YOUR GOAL
In the OpenMP code change below, what does the removed comment say __kmpc_fork_call expects extra arguments to be?

SmallVector<Instruction *, 4> ToBeDeleted;
@@ -526,8 +528,7 @@
// Add some fake uses for OpenMP provided arguments.
ToBeDeleted.push_back(Builder.CreateLoad(TIDAddr, "tid.addr.use"));
- Instruction *ZeroAddrUse = Builder.CreateLoad(ZeroAddr, "zero.addr.use");
- ToBeDeleted.push_back(ZeroAddrUse);
+ ToBeDeleted.push_back(Builder.CreateLoad(ZeroAddr, "zero.addr.use"));
// ThenBB
// |
@@ -692,41 +693,19 @@
FunctionCallee TIDRTLFn =
getOrCreateRuntimeFunctionPtr(OMPRTL___kmpc_global_thread_num);
+ // Capture the outer parameters for the ParallelRegions.
+ captureParallelRegionParameters(CaptureAllocaInsPoint, OuterFn, Blocks,
+ TIDAddr, ZeroAddr);
+
auto PrivHelper = [&](Value &V) {
if (&V == TIDAddr || &V == ZeroAddr)
return;
- SetVector<Use *> Uses;
+ SmallVector<Use *, 8> Uses;
for (Use &U : V.uses())
if (auto *UserI = dyn_cast<Instruction>(U.getUser()))
if (ParallelRegionBlockSet.count(UserI->getParent()))
- Uses.insert(&U);
-
- // __kmpc_fork_call expects extra arguments as pointers. If the input
- // already has a pointer type, everything is fine. Otherwise, store the
- // value onto stack and load it back inside the to-be-outlined region. This
- // will ensure only the pointer will be passed to the function.
- // FIXME: if there are more than 15 trailing arguments, they must be
- // additionally packed in a struct.
- Value *Inner = &V;
- if (!V.getType()->isPointerTy()) {
- IRBuilder<>::InsertPointGuard Guard(Builder);
- LLVM_DEBUG(llvm::dbgs() << "Forwarding input as pointer: " << V << "\n");
-
- Builder.restoreIP(OuterAllocaIP);
- Value *Ptr =
- Builder.CreateAlloca(V.getType(), nullptr, V.getName() + ".reloaded");
-
- // Store to stack at end of the block that currently branches to the entry
- // block of the to-be-outlined region.
- Builder.SetInsertPoint(InsertBB,
- InsertBB->getTerminator()->getIterator());
- Builder.CreateStore(&V, Ptr);
-
- // Load back next to allocations in the to-be-outlined region.

SUPPLIED ENTRIES
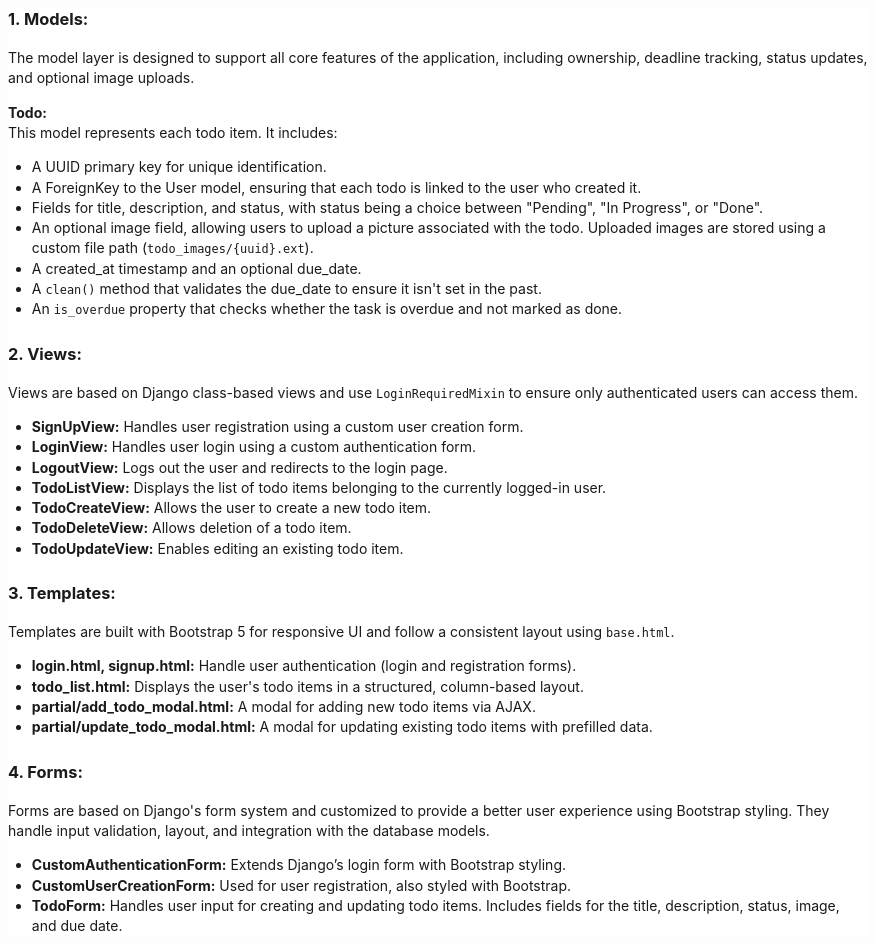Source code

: ### 1. Models:

The model layer is designed to support all core features of the application,
including ownership, deadline tracking, status updates, and optional image
uploads.

**Todo:**  
This model represents each todo item. It includes:

- A UUID primary key for unique identification.
- A ForeignKey to the User model, ensuring that each todo is linked to the user
  who created it.
- Fields for title, description, and status, with status being a choice
  between "Pending", "In Progress", or "Done".
- An optional image field, allowing users to upload a picture associated with
  the todo. Uploaded images are stored using a custom file
  path (`todo_images/{uuid}.ext`).
- A created_at timestamp and an optional due_date.
- A `clean()` method that validates the due_date to ensure it isn't set in the
  past.
- An `is_overdue` property that checks whether the task is overdue and not
  marked as done.

### 2. Views:

Views are based on Django class-based views and use `LoginRequiredMixin` to
ensure only authenticated users can access them.

- **SignUpView:** Handles user registration using a custom user creation form.
- **LoginView:** Handles user login using a custom authentication form.
- **LogoutView:** Logs out the user and redirects to the login page.
- **TodoListView:** Displays the list of todo items belonging to the currently
  logged-in user.
- **TodoCreateView:** Allows the user to create a new todo item.
- **TodoDeleteView:** Allows deletion of a todo item.
- **TodoUpdateView:** Enables editing an existing todo item.

### 3. Templates:

Templates are built with Bootstrap 5 for responsive UI and follow a consistent
layout using `base.html`.

- **login.html, signup.html:** Handle user authentication (login and registration forms).
- **todo_list.html:** Displays the user's todo items in a structured, column-based layout.
- **partial/add_todo_modal.html:** A modal for adding new todo items via AJAX.
- **partial/update_todo_modal.html:** A modal for updating existing todo items with prefilled data.

### 4. Forms:

Forms are based on Django's form system and customized to provide a better user
experience using Bootstrap styling. They handle input validation, layout, and
integration with the database models.

- **CustomAuthenticationForm:** Extends Django’s login form with Bootstrap
  styling.
- **CustomUserCreationForm:** Used for user registration, also styled with
  Bootstrap.
- **TodoForm:** Handles user input for creating and updating todo items.
  Includes fields for the title, description, status, image, and due date.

RESPONSE TO THE EXERCISE
Pointers.